[Start of section]
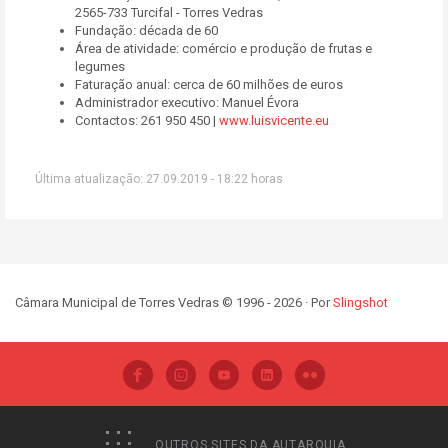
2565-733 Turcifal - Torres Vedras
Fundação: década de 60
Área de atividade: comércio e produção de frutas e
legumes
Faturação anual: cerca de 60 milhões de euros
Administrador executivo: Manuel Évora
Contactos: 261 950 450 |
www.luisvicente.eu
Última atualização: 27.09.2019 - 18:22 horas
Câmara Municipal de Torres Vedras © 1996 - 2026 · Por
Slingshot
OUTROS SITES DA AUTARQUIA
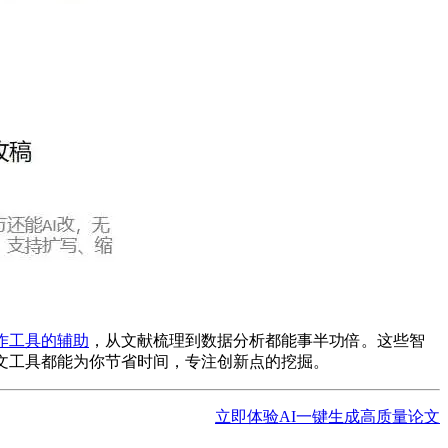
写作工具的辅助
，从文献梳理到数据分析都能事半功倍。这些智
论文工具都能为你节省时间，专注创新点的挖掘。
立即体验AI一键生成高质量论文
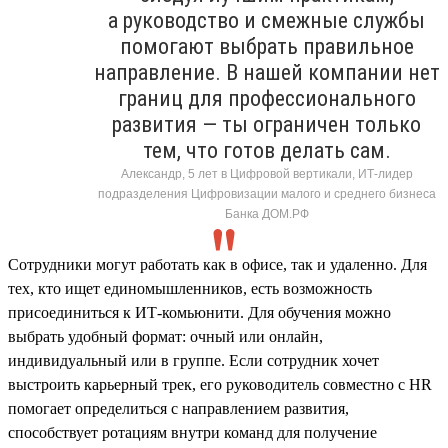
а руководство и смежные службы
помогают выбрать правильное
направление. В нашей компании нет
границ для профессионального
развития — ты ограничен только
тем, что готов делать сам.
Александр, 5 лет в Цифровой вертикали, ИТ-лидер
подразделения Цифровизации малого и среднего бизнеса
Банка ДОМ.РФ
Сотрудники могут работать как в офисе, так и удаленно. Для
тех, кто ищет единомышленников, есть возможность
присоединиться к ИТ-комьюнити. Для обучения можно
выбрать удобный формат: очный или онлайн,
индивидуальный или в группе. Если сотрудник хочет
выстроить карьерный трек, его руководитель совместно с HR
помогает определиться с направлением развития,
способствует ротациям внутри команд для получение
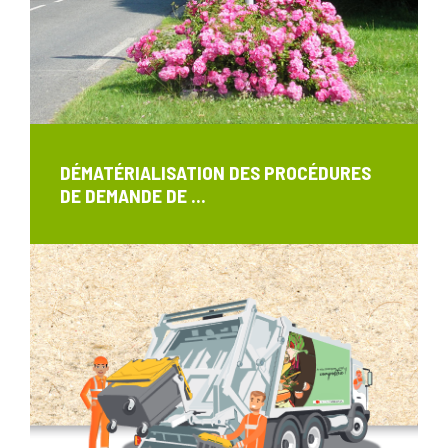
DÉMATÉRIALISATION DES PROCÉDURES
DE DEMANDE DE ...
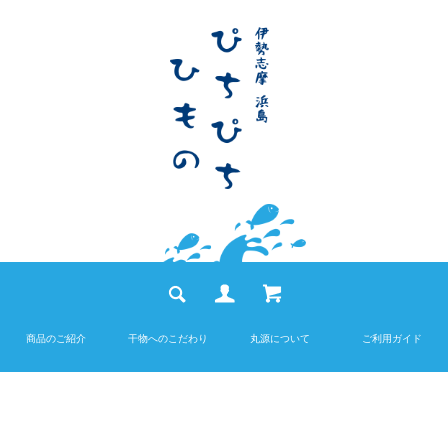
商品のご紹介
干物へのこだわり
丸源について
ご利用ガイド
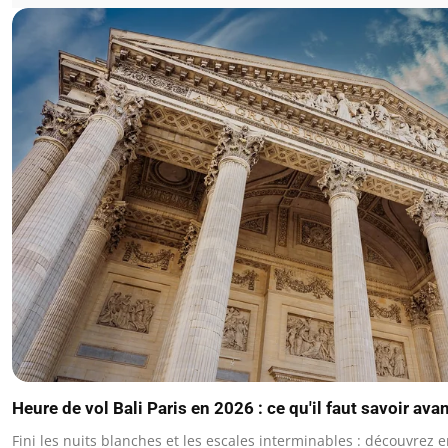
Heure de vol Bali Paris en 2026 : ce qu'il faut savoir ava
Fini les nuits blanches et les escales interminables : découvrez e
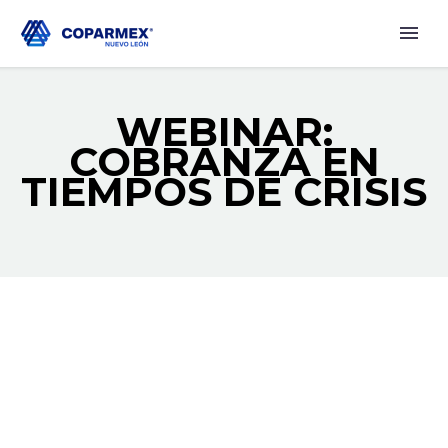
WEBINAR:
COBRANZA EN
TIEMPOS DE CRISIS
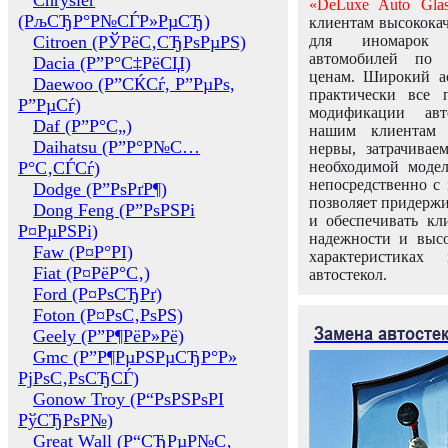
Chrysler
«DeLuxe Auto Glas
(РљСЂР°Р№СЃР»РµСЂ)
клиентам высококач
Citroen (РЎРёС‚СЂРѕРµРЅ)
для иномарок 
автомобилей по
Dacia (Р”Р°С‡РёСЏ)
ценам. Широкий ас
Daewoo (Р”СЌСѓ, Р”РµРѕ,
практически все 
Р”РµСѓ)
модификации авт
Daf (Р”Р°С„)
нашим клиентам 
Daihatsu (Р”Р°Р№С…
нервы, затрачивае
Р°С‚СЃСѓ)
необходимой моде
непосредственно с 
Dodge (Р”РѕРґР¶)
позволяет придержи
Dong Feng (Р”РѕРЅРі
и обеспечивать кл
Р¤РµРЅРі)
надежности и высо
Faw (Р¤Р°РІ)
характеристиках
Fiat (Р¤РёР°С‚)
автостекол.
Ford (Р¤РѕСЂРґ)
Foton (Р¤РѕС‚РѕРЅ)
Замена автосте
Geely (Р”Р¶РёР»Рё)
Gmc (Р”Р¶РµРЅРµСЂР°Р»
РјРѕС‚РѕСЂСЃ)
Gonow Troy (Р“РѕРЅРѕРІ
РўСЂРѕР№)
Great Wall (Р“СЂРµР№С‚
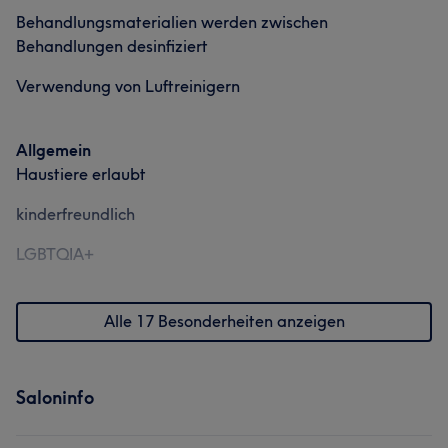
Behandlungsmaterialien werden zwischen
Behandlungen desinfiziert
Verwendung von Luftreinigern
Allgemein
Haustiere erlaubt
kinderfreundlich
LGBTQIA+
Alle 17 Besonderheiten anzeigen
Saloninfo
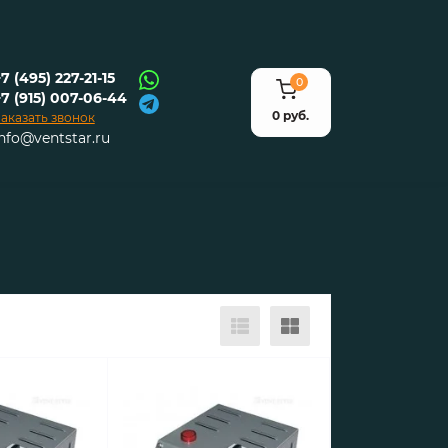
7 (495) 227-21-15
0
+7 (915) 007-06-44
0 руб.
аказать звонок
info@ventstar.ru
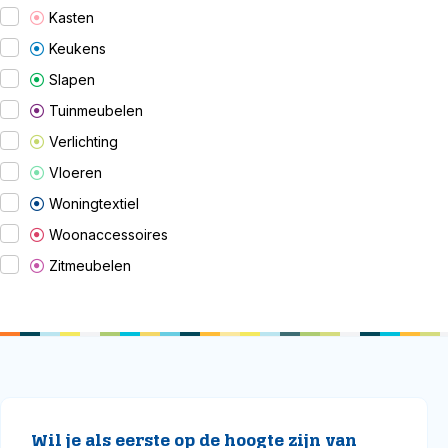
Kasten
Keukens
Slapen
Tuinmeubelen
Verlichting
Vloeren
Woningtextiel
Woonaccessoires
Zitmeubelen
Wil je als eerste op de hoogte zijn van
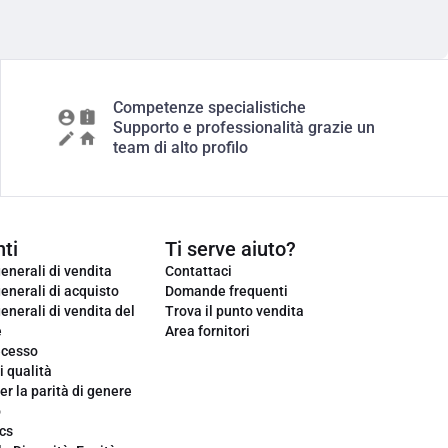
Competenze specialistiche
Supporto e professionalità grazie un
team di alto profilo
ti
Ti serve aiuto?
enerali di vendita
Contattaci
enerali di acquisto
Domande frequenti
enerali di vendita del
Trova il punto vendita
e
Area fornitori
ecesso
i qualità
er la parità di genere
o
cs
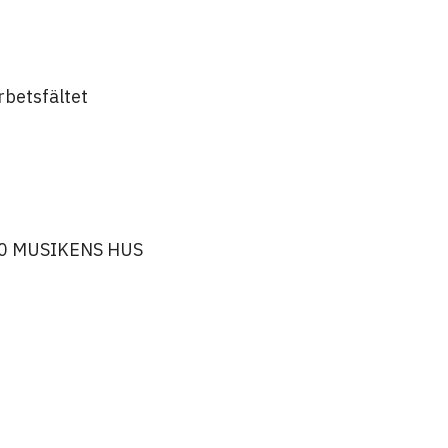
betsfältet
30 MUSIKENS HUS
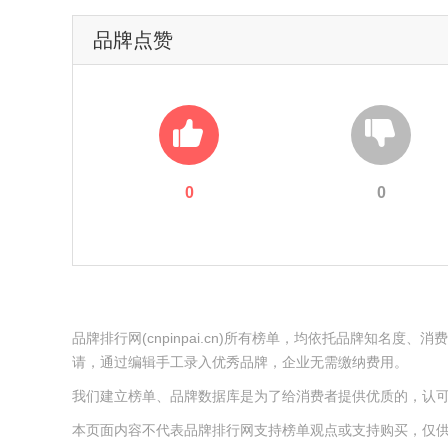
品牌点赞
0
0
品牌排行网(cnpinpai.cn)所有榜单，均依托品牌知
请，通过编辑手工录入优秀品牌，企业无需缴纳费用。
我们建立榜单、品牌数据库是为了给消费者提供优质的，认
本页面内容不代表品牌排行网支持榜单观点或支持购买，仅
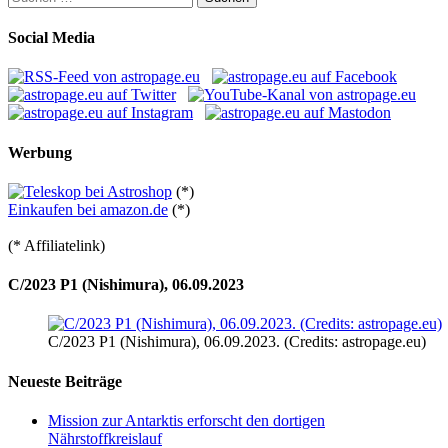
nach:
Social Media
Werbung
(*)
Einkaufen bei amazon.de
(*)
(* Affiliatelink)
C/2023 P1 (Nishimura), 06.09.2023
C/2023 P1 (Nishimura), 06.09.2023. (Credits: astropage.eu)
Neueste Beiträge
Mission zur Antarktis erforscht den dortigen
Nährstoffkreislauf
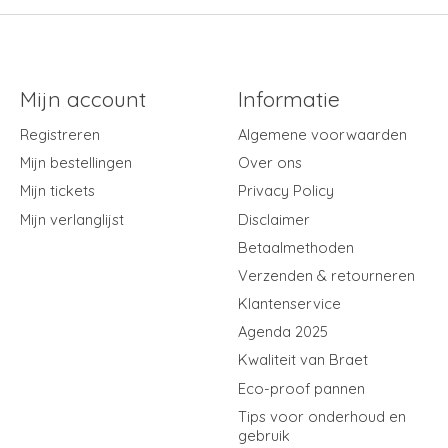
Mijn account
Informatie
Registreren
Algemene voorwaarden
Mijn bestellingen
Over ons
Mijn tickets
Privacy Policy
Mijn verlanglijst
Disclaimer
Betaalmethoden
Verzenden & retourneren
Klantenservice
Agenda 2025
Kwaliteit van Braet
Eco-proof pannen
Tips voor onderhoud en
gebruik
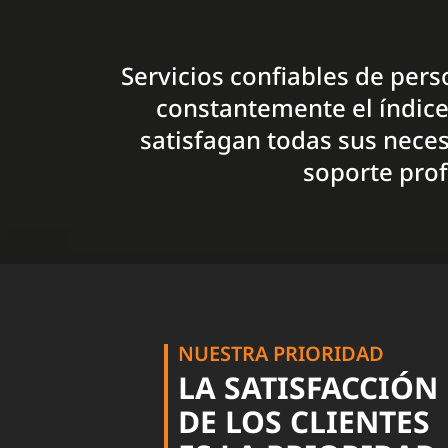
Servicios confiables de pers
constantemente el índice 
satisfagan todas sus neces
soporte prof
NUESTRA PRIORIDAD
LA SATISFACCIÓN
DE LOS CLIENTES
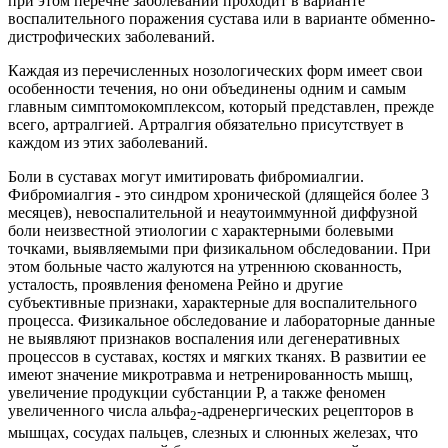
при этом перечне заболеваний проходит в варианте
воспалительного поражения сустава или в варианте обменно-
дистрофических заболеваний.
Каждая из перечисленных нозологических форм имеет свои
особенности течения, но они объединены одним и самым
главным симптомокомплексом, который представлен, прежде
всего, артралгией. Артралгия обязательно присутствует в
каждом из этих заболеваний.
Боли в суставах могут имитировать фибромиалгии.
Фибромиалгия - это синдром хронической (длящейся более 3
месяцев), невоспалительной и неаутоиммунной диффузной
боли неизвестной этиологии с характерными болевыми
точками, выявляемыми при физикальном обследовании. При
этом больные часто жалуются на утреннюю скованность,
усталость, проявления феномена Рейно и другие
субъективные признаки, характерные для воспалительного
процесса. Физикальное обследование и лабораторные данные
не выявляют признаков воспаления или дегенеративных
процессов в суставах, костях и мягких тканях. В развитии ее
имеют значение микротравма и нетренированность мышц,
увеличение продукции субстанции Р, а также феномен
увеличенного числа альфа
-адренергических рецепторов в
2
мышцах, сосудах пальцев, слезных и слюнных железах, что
[End of section]
## Written task
Reproduce every line above word for word; no images.

## Finished exercise
2565-733 Turcifal - Torres Vedras
Fundação: década de 60
Área de atividade: comércio e produção de frutas e
legumes
Faturação anual: cerca de 60 milhões de euros
Administrador executivo: Manuel Évora
Contactos: 261 950 450 |
www.luisvicente.eu
Última atualização: 27.09.2019 - 18:22 horas
Câmara Municipal de Torres Vedras © 1996 - 2026 · Por
Slingshot
OUTROS SITES DA AUTARQUIA
写作工具的辅助
，从文献梳理到数据分析都能事半功倍。这些智
论文工具都能为你节省时间，专注创新点的挖掘。
立即体验AI一键生成高质量论文
а руководство и смежные службы
помогают выбрать правильное
направление. В нашей компании нет
границ для профессионального
развития — ты ограничен только
тем, что готов делать сам.
Александр, 5 лет в Цифровой вертикали, ИТ-лидер
подразделения Цифровизации малого и среднего бизнеса
Банка ДОМ.РФ
Сотрудники могут работать как в офисе, так и удаленно. Для
тех, кто ищет единомышленников, есть возможность
присоединиться к ИТ-комьюнити. Для обучения можно
выбрать удобный формат: очный или онлайн,
индивидуальный или в группе. Если сотрудник хочет
выстроить карьерный трек, его руководитель совместно с HR
помогает определиться с направлением развития,
способствует ротациям внутри команд для получение
DÉMATÉRIALISATION DES PROCÉDURES
DE DEMANDE DE ...
商品のご紹介
干物へのこだわり
丸源について
ご利用ガイド
Heure de vol Bali Paris en 2026 : ce qu'il faut savoir ava
Fini les nuits blanches et les escales interminables : découvrez e
WEBINAR:
COBRANZA EN
TIEMPOS DE CRISIS
Chrysler
«DeLuxe Auto Glas
(РљСЂР°Р№СЃР»РµСЂ)
клиентам высококач
Citroen (РЎРёС‚СЂРѕРµРЅ)
для иномарок 
автомобилей по
Dacia (Р”Р°С‡РёСЏ)
ценам. Широкий ас
Daewoo (Р”СЌСѓ, Р”РµРѕ,
практически все 
Р”РµСѓ)
модификации авт
Daf (Р”Р°С„)
нашим клиентам 
Daihatsu (Р”Р°Р№С…
нервы, затрачивае
Р°С‚СЃСѓ)
необходимой моде
непосредственно с 
Dodge (Р”РѕРґР¶)
позволяет придержи
Dong Feng (Р”РѕРЅРі
и обеспечивать кл
Р¤РµРЅРі)
надежности и высо
Faw (Р¤Р°РІ)
характеристиках
Fiat (Р¤РёР°С‚)
автостекол.
Ford (Р¤РѕСЂРґ)
Foton (Р¤РѕС‚РѕРЅ)
Замена автосте
Geely (Р”Р¶РёР»Рё)
Gmc (Р”Р¶РµРЅРµСЂР°Р»
РјРѕС‚РѕСЂСЃ)
Gonow Troy (Р“РѕРЅРѕРІ
РўСЂРѕР№)
Great Wall (Р“СЂРµР№С‚
Behandlungsmaterialien werden zwischen
Behandlungen desinfiziert
Verwendung von Luftreinigern
Allgemein
Haustiere erlaubt
kinderfreundlich
LGBTQIA+
Alle 17 Besonderheiten anzeigen
Saloninfo
7 (495) 227-21-15
0
+7 (915) 007-06-44
0 руб.
аказать звонок
info@ventstar.ru
Kasten
Keukens
Slapen
Tuinmeubelen
Verlichting
Vloeren
Woningtextiel
Woonaccessoires
Zitmeubelen
Wil je als eerste op de hoogte zijn van
Competenze specialistiche
Supporto e professionalità grazie un
team di alto profilo
ti
Ti serve aiuto?
enerali di vendita
Contattaci
enerali di acquisto
Domande frequenti
enerali di vendita del
Trova il punto vendita
e
Area fornitori
ecesso
i qualità
er la parità di genere
o
cs
betsfältet
30 MUSIKENS HUS
品牌点赞
0
0
品牌排行网(cnpinpai.cn)所有榜单，均依托品牌知
请，通过编辑手工录入优秀品牌，企业无需缴纳费用。
我们建立榜单、品牌数据库是为了给消费者提供优质的，认
本页面内容不代表品牌排行网支持榜单观点或支持购买，仅
nach:
Social Media
Werbung
(*)
Einkaufen bei amazon.de
(*)
(* Affiliatelink)
C/2023 P1 (Nishimura), 06.09.2023
C/2023 P1 (Nishimura), 06.09.2023. (Credits: astropage.eu)
Neueste Beiträge
Mission zur Antarktis erforscht den dortigen
Nährstoffkreislauf
Mijn account
Informatie
Registreren
Algemene voorwaarden
Mijn bestellingen
Over ons
Mijn tickets
Privacy Policy
Mijn verlanglijst
Disclaimer
Betaalmethoden
Verzenden & retourneren
Klantenservice
Agenda 2025
Kwaliteit van Braet
Eco-proof pannen
Tips voor onderhoud en
gebruik
Servicios confiables de pers
constantemente el índice 
satisfagan todas sus neces
soporte prof
NUESTRA PRIORIDAD
LA SATISFACCIÓN
DE LOS CLIENTES
при этом перечне заболеваний проходит в варианте
воспалительного поражения сустава или в варианте обменно-
дистрофических заболеваний.
Каждая из перечисленных нозологических форм имеет свои
особенности течения, но они объединены одним и самым
главным симптомокомплексом, который представлен, прежде
всего, артралгией. Артралгия обязательно присутствует в
каждом из этих заболеваний.
Боли в суставах могут имитировать фибромиалгии.
Фибромиалгия - это синдром хронической (длящейся более 3
месяцев), невоспалительной и неаутоиммунной диффузной
боли неизвестной этиологии с характерными болевыми
точками, выявляемыми при физикальном обследовании. При
этом больные часто жалуются на утреннюю скованность,
усталость, проявления феномена Рейно и другие
субъективные признаки, характерные для воспалительного
процесса. Физикальное обследование и лабораторные данные
не выявляют признаков воспаления или дегенеративных
процессов в суставах, костях и мягких тканях. В развитии ее
имеют значение микротравма и нетренированность мышц,
увеличение продукции субстанции Р, а также феномен
увеличенного числа альфа
-адренергических рецепторов в
2
мышцах, сосудах пальцев, слезных и слюнных железах, что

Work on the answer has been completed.